The programmable programmer: November 2007

20071129

A context manager for temporary memoization.

This is very much a fragile hack at the moment. It's an interesting idea I think. I was disappointed when I initially found that the with_statement syntax does not restore the value of the `as var` upon completion.

This made doing something along the lines of


   with temporarily_memoized( func ) :
     for datum in data :
       func( datum )

unattainable.

Well, just a lot hackier actually.

Thus temporarily_memoized( ... ) was born :


#!/usr/bin/python

# a context manager for temporarily turning any function into
# a memoized version of itself.

from __future__ import with_statement
import contextlib , sys , types

def memoize ( func ) :
     """ In haskell mutability must be handled explicitly.
     Only fair that Python do the same to transparent functionality
     """
     remembered = {}
     def memoized ( *args ) :
          """ memoized version of function """
          if args in remembered :
               return remembered[ args ]
          else :
               new = func( *args )
               remembered[ args ] = new
               return new
     return memoized
    
@contextlib.contextmanager
def temporarily_memoized ( func ) :
     """ memoize the given function for the duration of this block
     save anything in the local variables that gets in the way of
     using this so that it can be restored afterward , the memoized
     version is found in the locals.  use on actual functions only.
     no members. """

     # this is being called, there has to be a frame above it
     frame = sys._getframe().f_back.f_back
     
     if func.func_name in frame.f_locals :
          f = frame.f_locals[ func.func_name ]
          frame.f_locals[ func.func_name ] = memoize( func )
          try :
               # this hack replaces whatever in the local scope
               # has the name of the variable.  if you try to use
               # the 'as whatever' portion of the syntax , you
               # are doing it wrong
               yield None 
          finally :
               frame.f_locals[ f.func_name ] = f
     else :
          frame.f_locals[ func.func_name ] = memoize( func )
          try :
               yield None
          finally :
               del frame.f_locals[ func.func_name ]

def fib(n):
     """ biggus fibbus """
     if n == 0 or n == 1:
          return n
     else:
          return fib(n-1) + fib(n-2)

if __name__ == '__main__' :
     print fib.__doc__
     with temporarily_memoized( fib ) :
          print fib.__doc__
          for i in xrange( 36 ) :
               print "n=%d => %d" % (i, fib(i))
          print fib.__doc__
     print fib.__doc__

I've played around with replacing the func_code and related variables in order to create a true proxy, but the requirement that the func_code and func_closure agree exactly on the number of local variables and that they refuse to set independently or be tricked into simultaneous setting by calling types.FunctionType.__init__( target , proxy-code , ... ) has thwarted my attempts at this. I considered creating a variety of proxy functions each requiring a different number of free variables and then selecting the appropriate one, which would probably work, but it seems too much the wrong way to do things.

20071128

Don's benchmark.

It appears the mob has spoken and that I am a wrong headed twit.

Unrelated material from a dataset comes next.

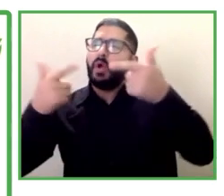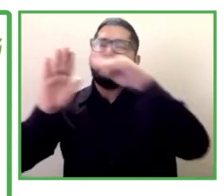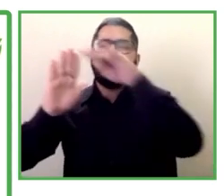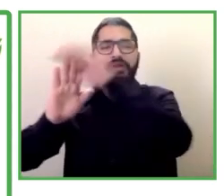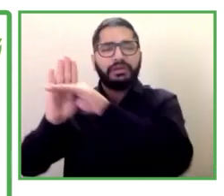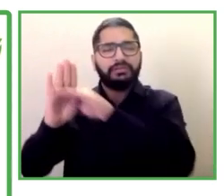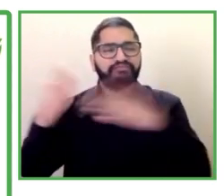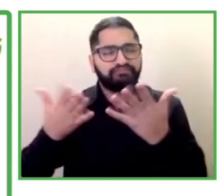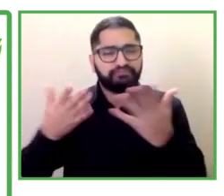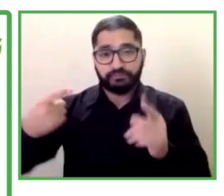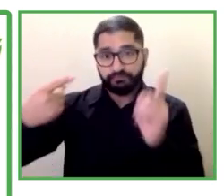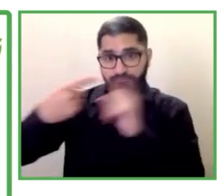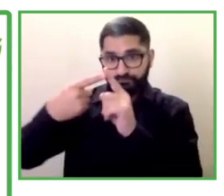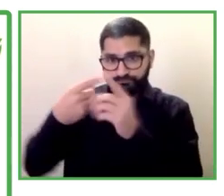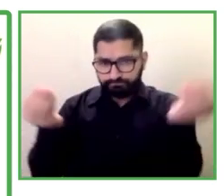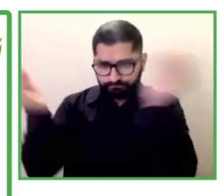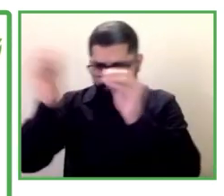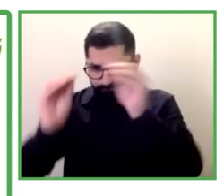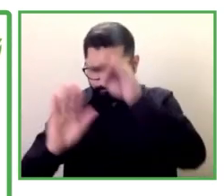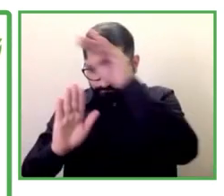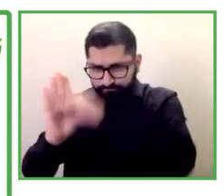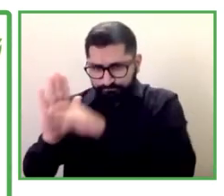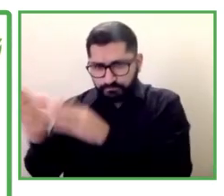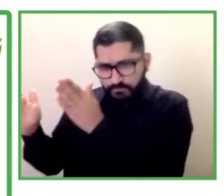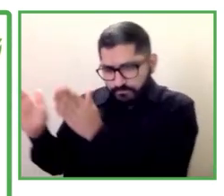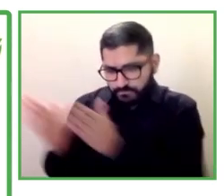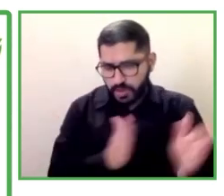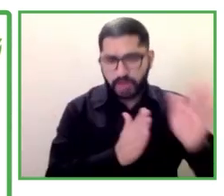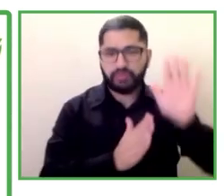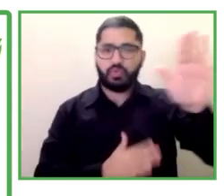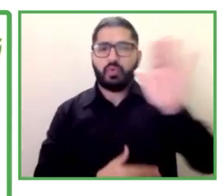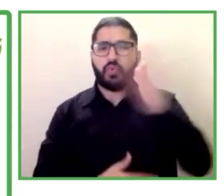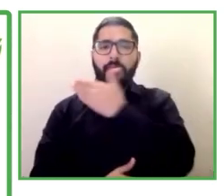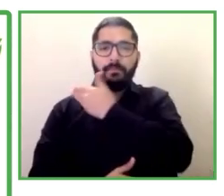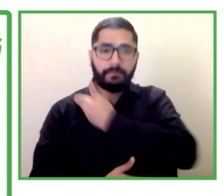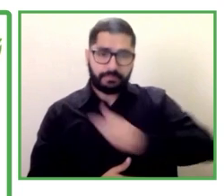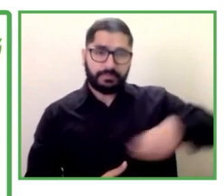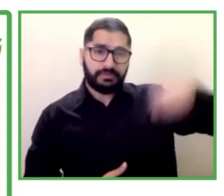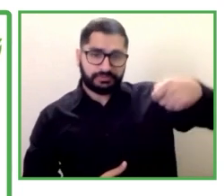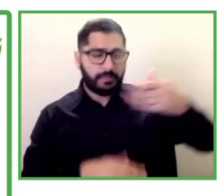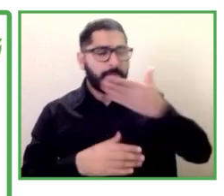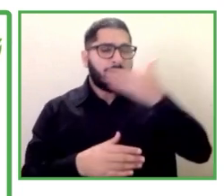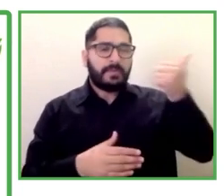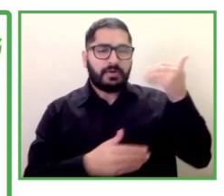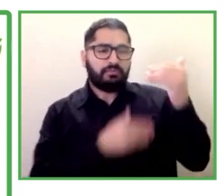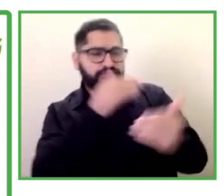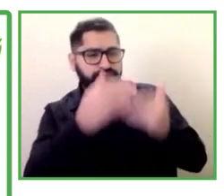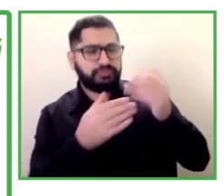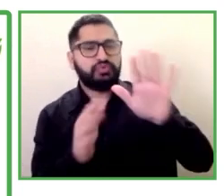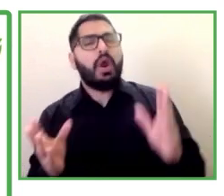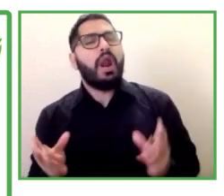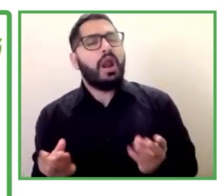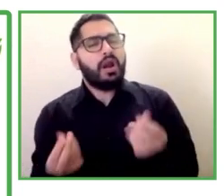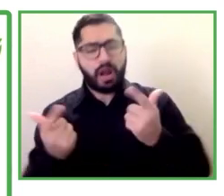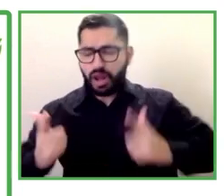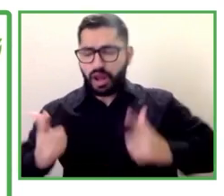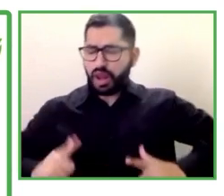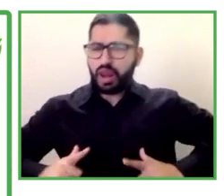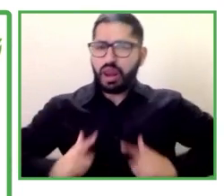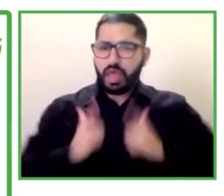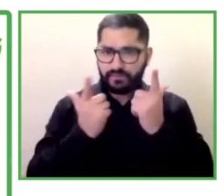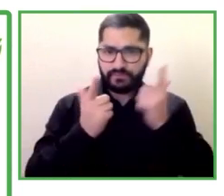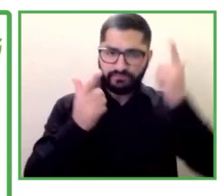progrese en mejorar las calidades de oportunidades de trabajo para adultos también promueve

My apologies to Don on the misunderstanding. When I first saw the numbers I assumed that the speed had to be due to memoization. It's not.

I saw a link earlier to a post by Don Stewart in that he asserts that Haskell is 40 times faster than python for a given algorithm.

He then goes on to point out how easy it is to drop hints to the code to parallelize the code.

While I won't go into any threading issues, the core point that it takes python almost thirty seconds to generate each Fibonacci number up to 36 is misplaced.

Haskell is a language built around the idea of functions that can be assumed to be functionally transparent. If you give them the same set of arguments they'll give the same answer.

The upside to this is that the compiler writers can automatically memoize every function if they want to unless its been explicitly marked as being otherwise.

Python, being based upon the idea of dynamic objects rather than that of transparent functions has no need for such optimizing. The developers time is better spent ensuring rapid dictionary insertion and deletion over transparent function memoization.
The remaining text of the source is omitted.